As Csunderlik shows in the second half of the book, Péter Hanák’s erudition, wit and irony, his firm opposition to nationalism and implicit legitimization of Kádárist internationalism, the emphasis on beneficial compromises (including, most importantly, that of 1867, with echoes in the present), and his growing involvement in Habsburg Studies across borders amounted to an integral whole. Hanák’s avid interest in Central European cultural history and the complex problems of the bourgeoisie in this region certainly distanced him from the unfavorable image of an ideologically committed East European historian. At the same time, he was a clear beneficiary of the Kádár regime’s relaxation and opening. Csunderlik’s biography does a splendid job at depicting how much this meant in terms of prestigious Western connections and appointments – and how little it brought him in terms of material comfort. Péter Hanák evidently cherished the world of Western scholarship in the late Cold War years, which was in many ways similar to his own, consciously progressive, and narrowly male-dominated world of ideas – even if he was suddenly forced to work hard and, remarkably, even had to take English classes just before he started to offer courses in New York City.
Egy különleges közép-európai történész is a stylishly composed, broadly accessible, and at times amusing book that offers a fair-minded depiction of the everyday realities, concerns, possibilities, and intellectual maneuvers of a notable scholar in twentieth-century Central and Eastern Europe and sheds ample light on the evolving priorities of international and Hungarian historical scholarship. Csunderlik sketches the profile of Hanák with nuanced strokes, revealing some of his subject’s idiosyncrasies, and finely balancing his assessments. The author’s research draws not only on previously unexplored primary sources but also on numerous original interviews with relevant actors. His treatment of the existing secondary literature is unfortunately less impressive and often amounts to little more than signaling agreement. An attempt at broader analytical contextualization is rarely palpable. We read multiple insights into moot questions – such as how Hanák’s habitus, convictions, and scholarly-political agendas may have resembled or differed from those of his contemporaries (Hungarian Jewish or otherwise); how the profound traumas of his youth may have contributed to his temporary moral shortsightedness after 1945; how his reformist attitudes and predilection for modernization related to the Kádár regime’s own self-image and priorities; how the shifts in his scholarly focus tracked broader transformations in historiography and how his position within the international scholarly field evolved; what his “Danubian patriotism” and commitment to dialogue across Central and Eastern Europe’s numerous national borders yielded in academic and civic terms, etc. – but few distilled analytical conclusions. Notably, the book lacks more extended closing reflections. This is regrettable since Hanák may have been a különleges (for lack of a better translation: exceptional) individual in many respects, but numerous elements in his trajectory were far from unique and were clearly shaped by larger historical forces.
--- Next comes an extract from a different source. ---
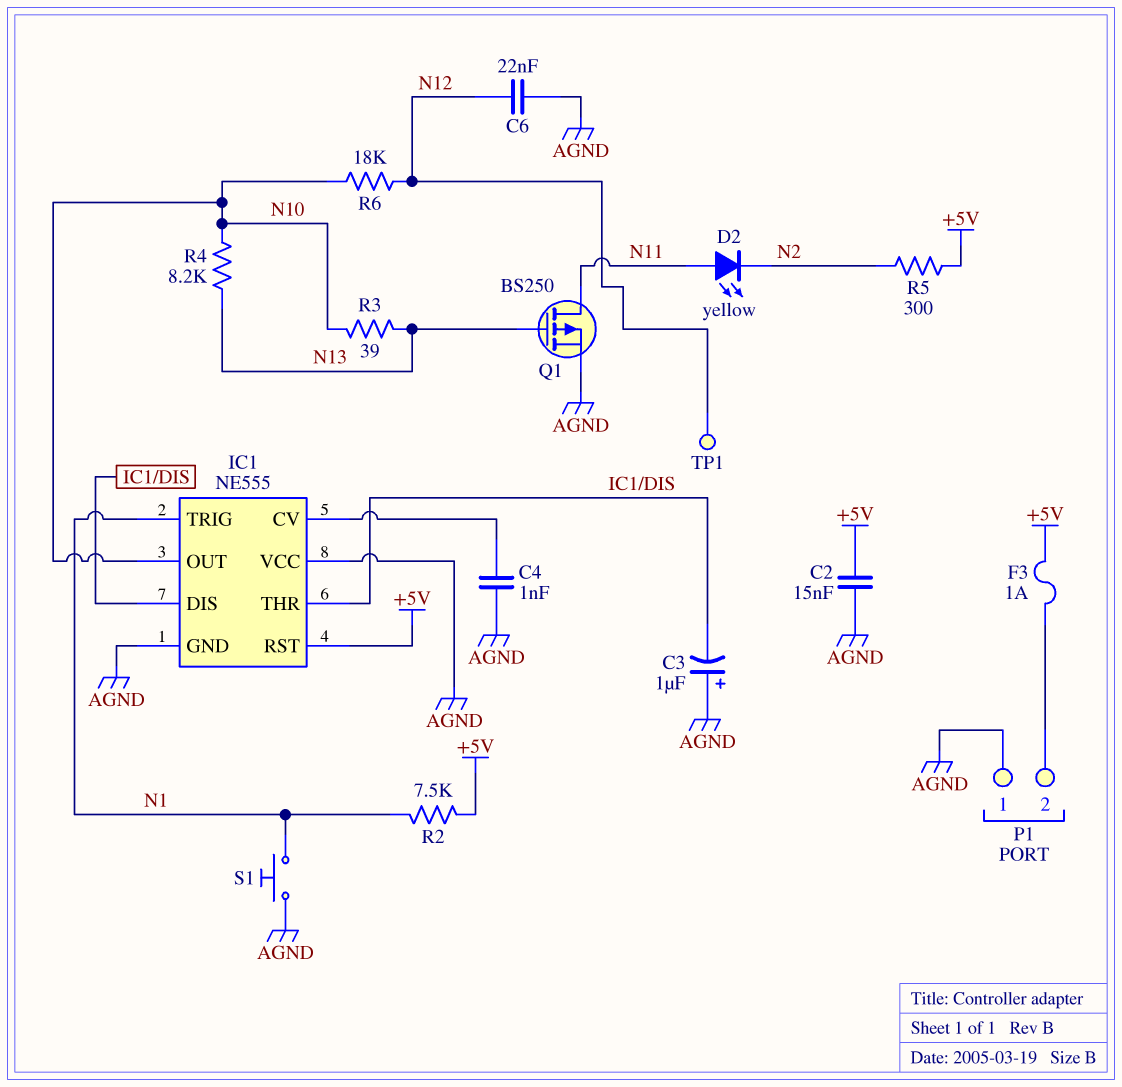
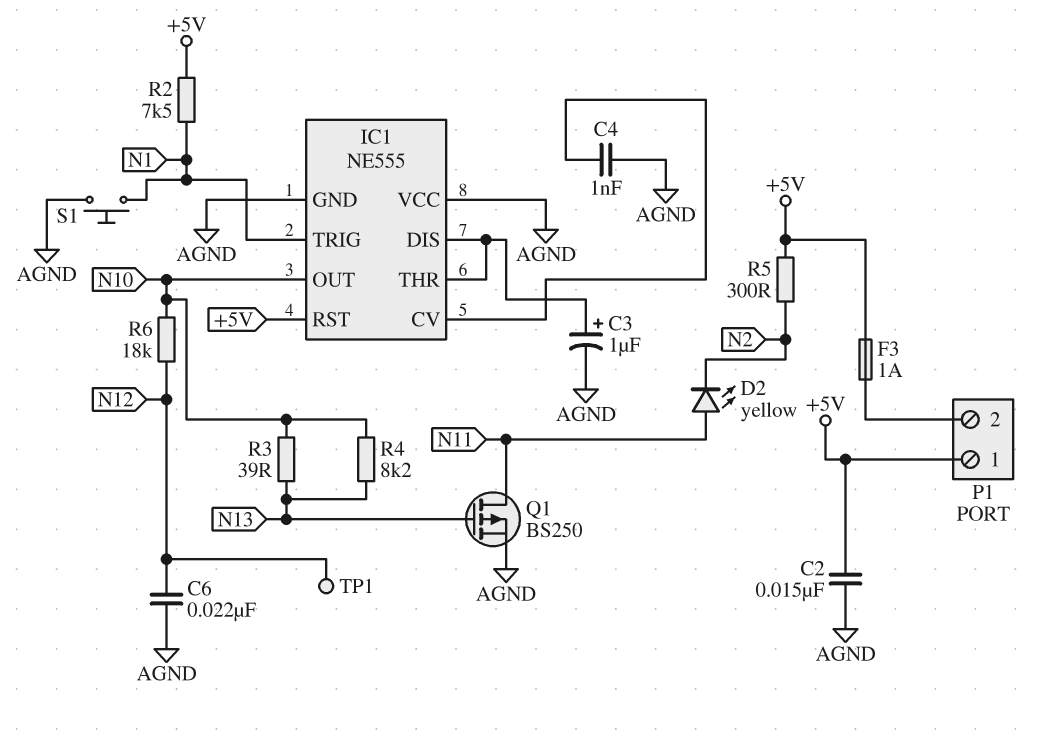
C3: 1uF (plus AGND, minus IC1/DIS) -> 1uF (plus IC1/DIS, minus AGND)
P1 pin 1: AGND -> +5V

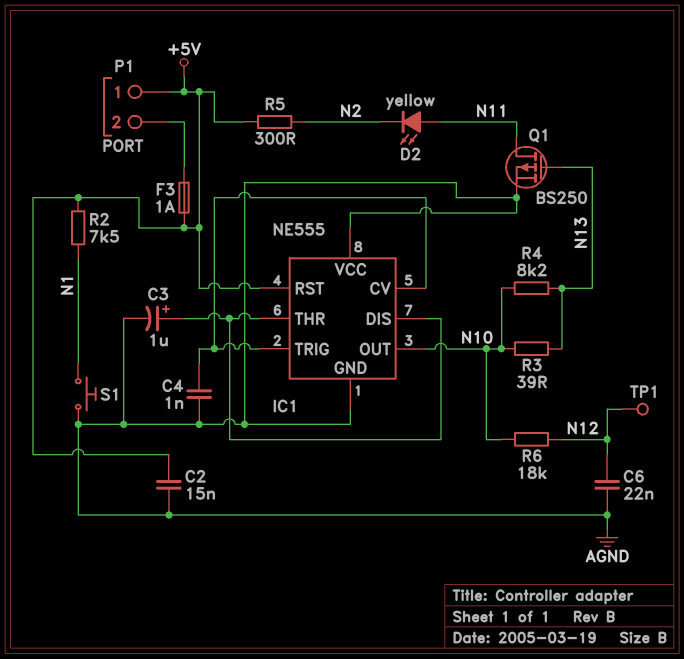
IC1 pin TRIG: N1 -> IC1/CV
Péter Csunderlik’s original and articulate treatment on these pages thus depicts Péter Hanák as a remarkable actor in twentieth-century Central and Eastern Europe but does less to scrutinize a historian whose trajectory was deeply embedded in the varied experiences of that century.
Ferenc Laczó is an assistant professor with tenure (universitair docent 1) at Maastricht University, a visiting assistant professor at Columbia University in 2023-24, and an editor at the Review of Democracy (CEU Democracy Institute). He is the author or editor of twelve books on Hungarian, Jewish, German, European, and global themes.